Son dönemlerde artan araç sayısı, trafik ihlalleri ve bununla birlikte artan kazalar büyük bir sorun haline geldi.
Burada asıl sorulması gereken soru ise şu: Kazaların sebebi araç trafiği mi yoksa kurallara uyulmaması mı?
Tabi ki araçları kullanan bizler sorumluyuz. Kaza olur mu olur ama kurallara uyulmazken yapılan kazaların bir bahanesi de olamaz.
Kırmızı ışıkta geçtikten sonra yapılan kazaların sayısı ve bir de Urfa'da meşhur olan ters yönde giderken yapılan kazalar… Bu hatalar yüzünden ölen onca insan...
"Peki, ne yapılmalı?"
Akla gelen ilk cevaplardan biri cezalar arttırılmalı ya da hapis cezası verilmeli oluyor.
Ceza verilmeli diyoruz ancak cezalar da bazen kişiye göre veriliyor. İhlalleri yapan kişi yetkin konumda ise yol açtığı sorun ne olursa olsun bir şekilde sıyrılıyor. Medyada tanınmış, kişilerin örnek aldığı kişiler ya da devlet kademelerinde üst yerlerde bulunan kişilerin ihlalleri bazen görmezden geliniyor.
Burada onlara verilen her hafifletilmiş ceza veya imtiyaz diğer insanların da sonucu ölüme giden ihlalleri kendilerine meşru saymasına neden oluyor.
Eğer bir yaptırım uygulanacak ise burada kişi gözetilmeksizin yapılacak. Aksi takdirde önemi kalmıyor.
Ehliyet sınavlarında genelde teknik bilgiler ve ilk yardım bilgileri verilmekte. Bu eğitimleri ise her sürücü kursu vermiyor. Kişiye bağlı olarak ek ücret talep edilince veriliyor. Sosyo-psikolojik yönden ise hiç eğitim verilmiyor.

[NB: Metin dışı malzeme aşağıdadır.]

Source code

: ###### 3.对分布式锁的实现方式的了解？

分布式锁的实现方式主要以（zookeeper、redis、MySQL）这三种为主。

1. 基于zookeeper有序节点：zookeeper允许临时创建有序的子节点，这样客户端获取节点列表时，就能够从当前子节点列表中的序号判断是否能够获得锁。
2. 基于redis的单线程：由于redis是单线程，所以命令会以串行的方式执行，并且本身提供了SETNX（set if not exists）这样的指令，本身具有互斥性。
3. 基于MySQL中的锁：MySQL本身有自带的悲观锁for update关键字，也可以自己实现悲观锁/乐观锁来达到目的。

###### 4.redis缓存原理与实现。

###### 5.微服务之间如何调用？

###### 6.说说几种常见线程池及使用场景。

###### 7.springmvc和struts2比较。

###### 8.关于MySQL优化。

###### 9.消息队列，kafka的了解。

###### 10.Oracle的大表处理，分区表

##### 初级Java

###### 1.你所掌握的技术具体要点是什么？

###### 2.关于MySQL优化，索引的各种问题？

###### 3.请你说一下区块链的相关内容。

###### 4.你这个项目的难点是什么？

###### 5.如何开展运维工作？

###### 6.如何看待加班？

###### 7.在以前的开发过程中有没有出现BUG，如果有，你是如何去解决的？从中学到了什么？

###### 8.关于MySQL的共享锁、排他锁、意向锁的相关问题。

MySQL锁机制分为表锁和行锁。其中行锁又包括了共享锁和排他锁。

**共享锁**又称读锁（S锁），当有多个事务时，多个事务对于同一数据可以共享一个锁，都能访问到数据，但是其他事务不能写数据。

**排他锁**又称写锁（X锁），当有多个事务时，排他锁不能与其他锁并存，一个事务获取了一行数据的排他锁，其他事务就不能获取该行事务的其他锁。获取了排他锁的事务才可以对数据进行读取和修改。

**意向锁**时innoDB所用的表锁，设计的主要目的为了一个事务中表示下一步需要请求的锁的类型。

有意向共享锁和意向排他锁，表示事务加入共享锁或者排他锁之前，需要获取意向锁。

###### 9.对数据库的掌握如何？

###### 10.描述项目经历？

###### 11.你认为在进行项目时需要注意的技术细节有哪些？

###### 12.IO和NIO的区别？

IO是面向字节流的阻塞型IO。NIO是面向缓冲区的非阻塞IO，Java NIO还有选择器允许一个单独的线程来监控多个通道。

Kişi ehliyeti alıp gideyim bir an önce derdinde. Ama verilecek bu eğitim hayati değer taşıyor. Trafikte dikkatli olmayı, kazaların boyutunu anlatmakla engel olunmaz, birtakım çalışmalarla kişi psikolojisine empoze etmek gerekiyor. Tıpkı kendisi veya yakın çevresi yaşamış gibi.
Bu konuda verilecek eğitimler sonucunda yaptırıma da bağlanmaları kişilerde psikolojik baskı unsuru oluşturacaktır muhakkak.